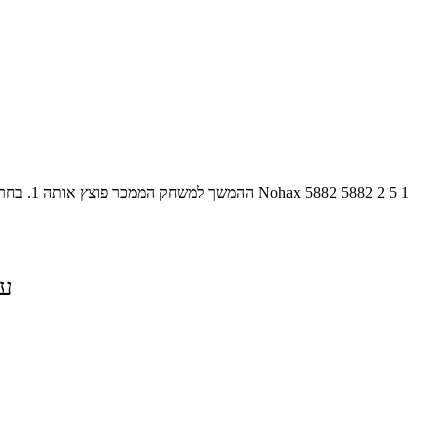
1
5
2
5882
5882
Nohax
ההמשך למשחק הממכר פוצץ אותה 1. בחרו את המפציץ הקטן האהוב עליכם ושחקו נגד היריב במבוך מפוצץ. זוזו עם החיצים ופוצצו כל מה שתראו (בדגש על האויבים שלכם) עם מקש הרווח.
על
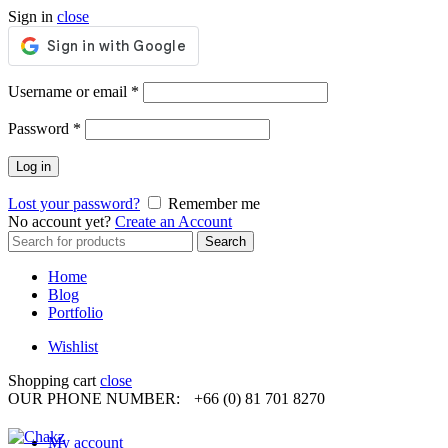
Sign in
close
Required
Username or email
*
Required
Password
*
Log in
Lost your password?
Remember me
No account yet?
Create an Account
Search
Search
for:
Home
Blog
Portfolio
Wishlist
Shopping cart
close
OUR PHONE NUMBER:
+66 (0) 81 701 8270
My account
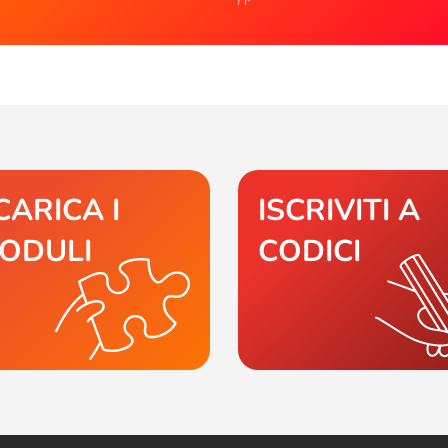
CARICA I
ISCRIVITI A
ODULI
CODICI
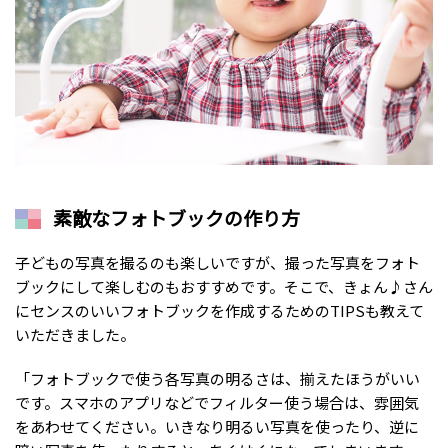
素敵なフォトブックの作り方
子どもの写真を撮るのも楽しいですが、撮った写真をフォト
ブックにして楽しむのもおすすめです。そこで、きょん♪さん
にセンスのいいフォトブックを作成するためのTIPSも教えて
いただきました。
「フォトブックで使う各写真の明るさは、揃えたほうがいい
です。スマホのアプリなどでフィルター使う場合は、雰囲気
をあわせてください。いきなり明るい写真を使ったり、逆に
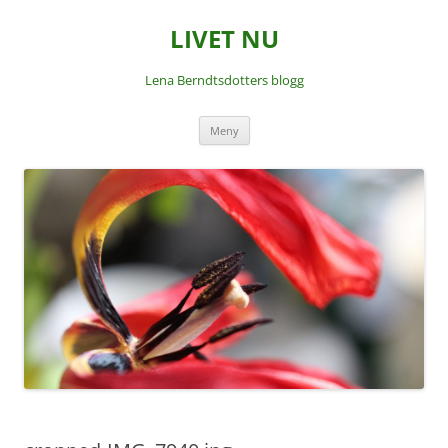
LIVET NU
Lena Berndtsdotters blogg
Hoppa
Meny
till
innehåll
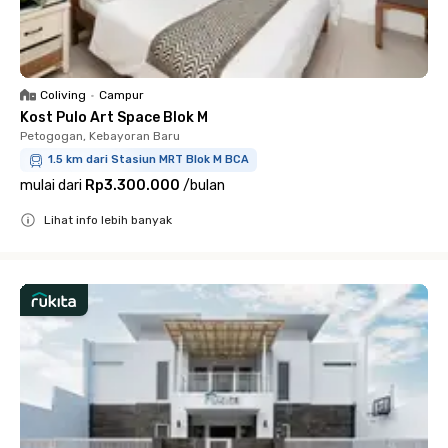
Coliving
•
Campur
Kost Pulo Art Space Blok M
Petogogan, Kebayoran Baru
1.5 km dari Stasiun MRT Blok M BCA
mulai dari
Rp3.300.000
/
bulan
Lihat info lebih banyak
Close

━━━━━━━━━━━━━━━━

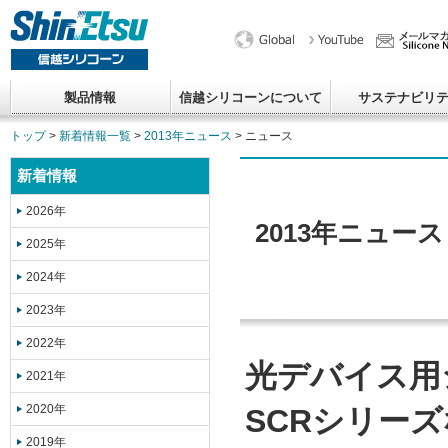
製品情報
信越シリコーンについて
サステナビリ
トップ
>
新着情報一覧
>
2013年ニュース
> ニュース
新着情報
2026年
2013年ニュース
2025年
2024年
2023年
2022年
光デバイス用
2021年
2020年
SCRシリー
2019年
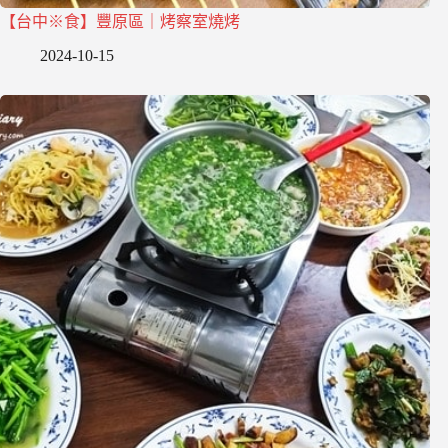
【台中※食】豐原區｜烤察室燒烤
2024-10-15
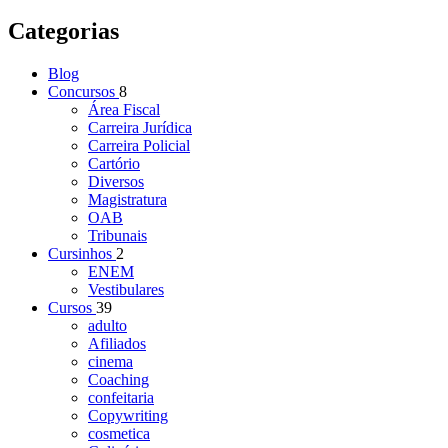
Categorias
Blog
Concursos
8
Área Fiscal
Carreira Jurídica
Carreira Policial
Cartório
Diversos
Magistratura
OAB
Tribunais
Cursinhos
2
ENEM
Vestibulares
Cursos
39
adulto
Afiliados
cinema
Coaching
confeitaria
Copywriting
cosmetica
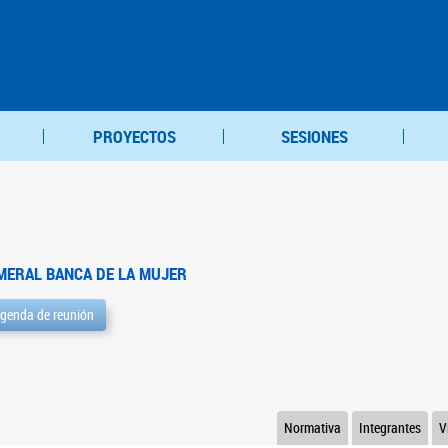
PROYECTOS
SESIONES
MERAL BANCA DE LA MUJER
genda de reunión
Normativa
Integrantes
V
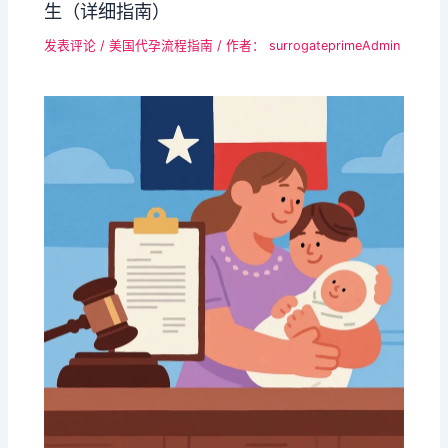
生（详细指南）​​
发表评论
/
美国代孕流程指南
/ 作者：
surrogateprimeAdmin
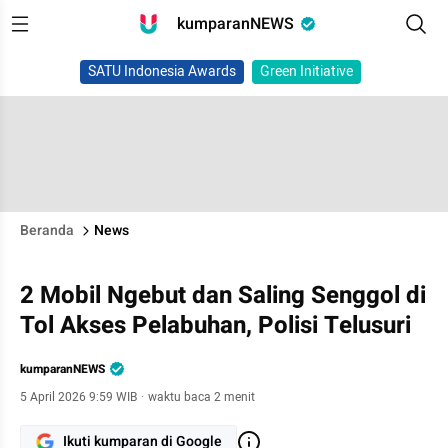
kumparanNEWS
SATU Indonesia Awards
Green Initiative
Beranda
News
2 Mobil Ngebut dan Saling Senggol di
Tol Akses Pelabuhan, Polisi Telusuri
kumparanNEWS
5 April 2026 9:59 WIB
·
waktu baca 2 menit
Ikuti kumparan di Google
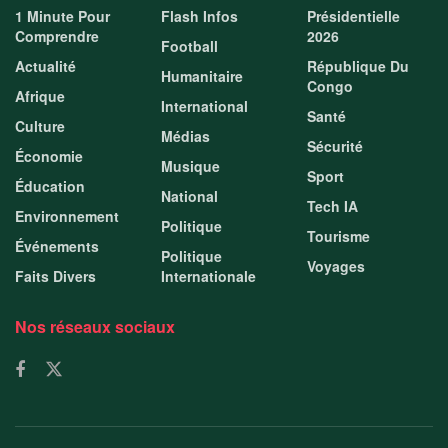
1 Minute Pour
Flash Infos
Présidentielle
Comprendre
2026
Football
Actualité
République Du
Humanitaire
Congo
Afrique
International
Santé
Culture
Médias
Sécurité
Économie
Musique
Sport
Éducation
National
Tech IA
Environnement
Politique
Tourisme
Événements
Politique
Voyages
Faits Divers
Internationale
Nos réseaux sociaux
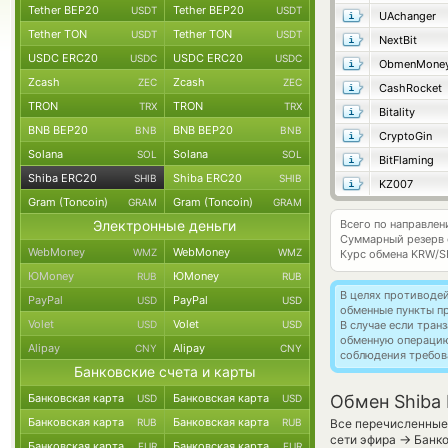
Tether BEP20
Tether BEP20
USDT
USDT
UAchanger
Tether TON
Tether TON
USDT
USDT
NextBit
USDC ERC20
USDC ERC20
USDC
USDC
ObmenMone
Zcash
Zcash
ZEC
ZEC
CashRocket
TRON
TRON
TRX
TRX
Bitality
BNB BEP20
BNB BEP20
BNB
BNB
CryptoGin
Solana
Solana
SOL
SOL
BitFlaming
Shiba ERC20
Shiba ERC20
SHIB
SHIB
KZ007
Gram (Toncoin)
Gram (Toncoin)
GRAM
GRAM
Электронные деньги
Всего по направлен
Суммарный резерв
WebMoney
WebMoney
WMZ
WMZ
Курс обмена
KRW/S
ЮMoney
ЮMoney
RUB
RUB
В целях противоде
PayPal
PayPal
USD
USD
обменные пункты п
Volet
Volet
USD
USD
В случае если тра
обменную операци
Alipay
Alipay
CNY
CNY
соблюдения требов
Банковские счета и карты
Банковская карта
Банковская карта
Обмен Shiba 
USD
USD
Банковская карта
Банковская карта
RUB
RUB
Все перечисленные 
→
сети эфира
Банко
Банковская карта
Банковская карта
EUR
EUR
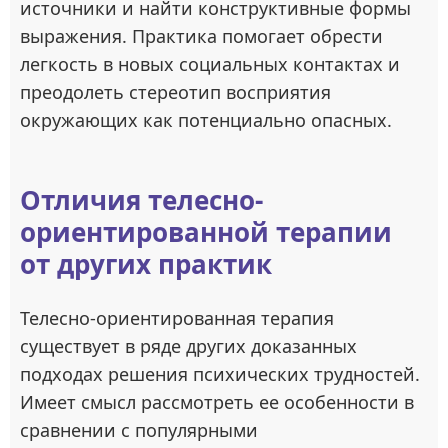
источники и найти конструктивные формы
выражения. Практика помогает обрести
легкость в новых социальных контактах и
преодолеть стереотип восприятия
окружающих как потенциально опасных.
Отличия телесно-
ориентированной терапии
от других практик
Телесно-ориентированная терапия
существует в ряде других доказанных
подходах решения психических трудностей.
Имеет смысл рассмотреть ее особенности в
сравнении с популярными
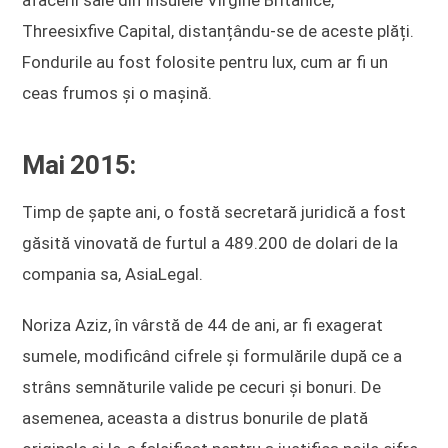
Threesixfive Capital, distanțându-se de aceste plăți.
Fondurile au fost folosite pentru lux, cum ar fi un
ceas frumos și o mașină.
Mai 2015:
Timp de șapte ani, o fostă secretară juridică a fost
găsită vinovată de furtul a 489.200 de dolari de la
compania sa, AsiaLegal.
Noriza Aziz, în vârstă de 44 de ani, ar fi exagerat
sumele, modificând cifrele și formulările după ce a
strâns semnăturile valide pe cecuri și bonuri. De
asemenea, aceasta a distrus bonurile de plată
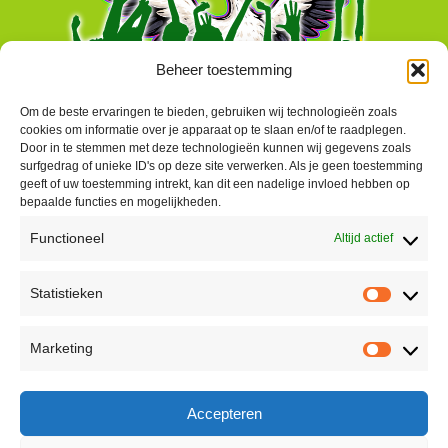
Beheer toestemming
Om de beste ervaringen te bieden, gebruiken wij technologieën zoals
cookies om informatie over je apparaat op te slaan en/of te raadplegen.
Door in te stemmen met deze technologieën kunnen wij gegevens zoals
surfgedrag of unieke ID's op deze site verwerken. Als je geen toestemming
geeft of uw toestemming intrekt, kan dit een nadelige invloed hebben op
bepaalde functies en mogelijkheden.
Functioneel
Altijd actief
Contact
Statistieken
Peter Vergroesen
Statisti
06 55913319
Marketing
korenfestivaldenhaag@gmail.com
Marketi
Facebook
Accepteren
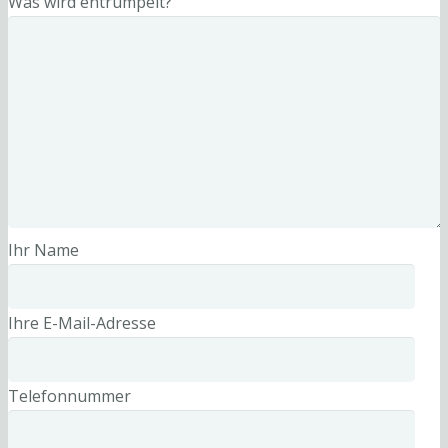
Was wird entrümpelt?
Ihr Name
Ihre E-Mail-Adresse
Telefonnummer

━━━━━━━━━━━━━━━━

• WHAT YOU NEED TO DO: Write out the lines from the one containing "Threesixfive Capital, distanțându-se" through the one containing "asemenea, aceasta a distrus bonurile de plată", including both.

• RESPONSE BELOW:
Threesixfive Capital, distanțându-se de aceste plăți.
Fondurile au fost folosite pentru lux, cum ar fi un
ceas frumos și o mașină.
Mai 2015:
Timp de șapte ani, o fostă secretară juridică a fost
găsită vinovată de furtul a 489.200 de dolari de la
compania sa, AsiaLegal.
Noriza Aziz, în vârstă de 44 de ani, ar fi exagerat
sumele, modificând cifrele și formulările după ce a
strâns semnăturile valide pe cecuri și bonuri. De
asemenea, aceasta a distrus bonurile de plată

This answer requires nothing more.